In the absence of any statement by PURA to explain or justify the decision to use 2016 rates rather than the 2014 rates in effect when the work was done, the court agrees that the decision is arbitrary. In considering whether Liberty’s appeal should be sustained as to this issue, the court has considered PURA’s argument that such a de minimis amount does not affect Liberty’s substantial rights. Even though the amount in question may not be large, the court is unprepared to say that a sum in the hundreds of dollars is " de minimis."
The court has also considered whether there is effective relief it can order in view of the fact that Eversource is not a party to the appeal. Although Liberty did not name Eversource as a party to the appeal, the record indicates that Eversource was duly served with a copy of the appeal by certified mail, and a return receipt acknowledging Eversource’s receipt of service was filed with an affidavit of service by Liberty’s counsel. Docket Entry # 102. The issue of Eversource’s reimbursement rate was expressly identified in paragraphs 134-43 of Liberty’s appeal. Docket Entry # 100.31. In Yellow Cab Company of New London & Groton, Inc. v. Dept . of Transportation, 127 Conn.App. 170, 176-78, 13 A.3d 690, cert. denied, 301 Conn. 908, 19 A.3d 178 (2011), the Appellate Court held that General Statutes § 4-183 does not require a plaintiff to name as a defendant any party other than the agency that rendered the decision. It further concluded that where a person had proper notice of an administrative appeal and an opportunity to seek to be heard, a court is not precluded from entering an order affecting the rights of such a person. Id., 177-78. Because the record in this case reveals that Eversource was given proper notice of the appeal, the fact that it was not named as a party and did not move to intervene does not deprive the court of jurisdiction to enter an order affecting Eversource’s interests. The court sustains Liberty’s appeal as to the issue of the rates to be used in reimbursing Eversource. The case is remanded to PURA with direction to amend its order accordingly.
V
CONCLUSION
For the reasons stated above, PURA’s decision finding a violation of General Statutes § 16-259a is upheld. Liberty’s appeal is dismissed as to that issue.

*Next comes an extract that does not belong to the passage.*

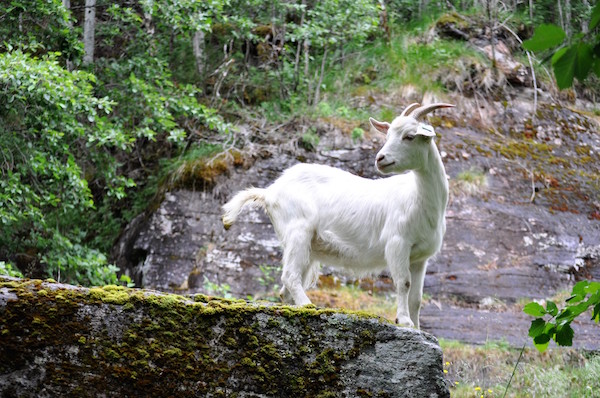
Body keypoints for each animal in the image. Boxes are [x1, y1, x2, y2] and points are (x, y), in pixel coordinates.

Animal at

PURA’s assessment of a civil penalty was affected by its improper consideration of customer complaints that had resulted in a settlement agreement, and Liberty’s appeal is sustained as that element of the penalty alone. The case is remanded to PURA with direction to reconsider the penalty without considering the customer complaints that were at issue in RE06.

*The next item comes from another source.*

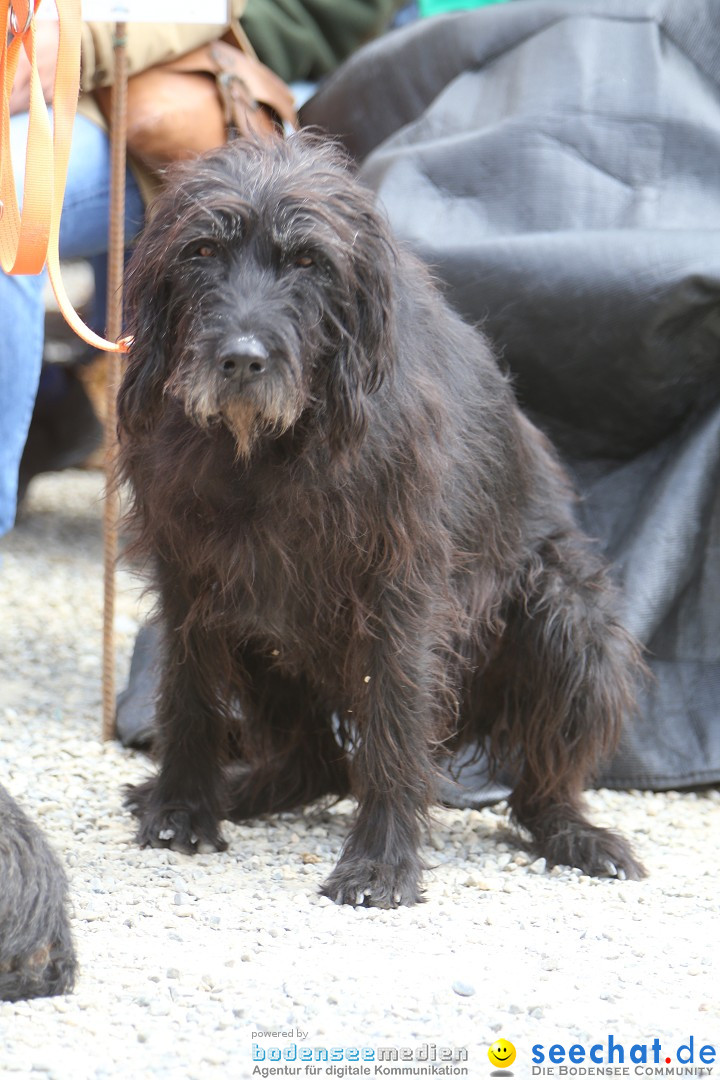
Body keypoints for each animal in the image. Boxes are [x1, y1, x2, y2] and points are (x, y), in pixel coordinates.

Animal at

PURA’s order that Liberty reimburse Eversource at rates that were not in effect when Eversource performed the work in question is unexplained, arbitrary, and prejudices substantial rights of Liberty. Liberty’s appeal with respect to the issue of reimbursement rates is sustained. The case is remanded to PURA with direction to amend its order to require Liberty to reimburse Eversource at the rates that were in effect in 2014.
In sum, the appeal is dismissed in part and sustained in part. Judgment shall enter in accordance with this decision.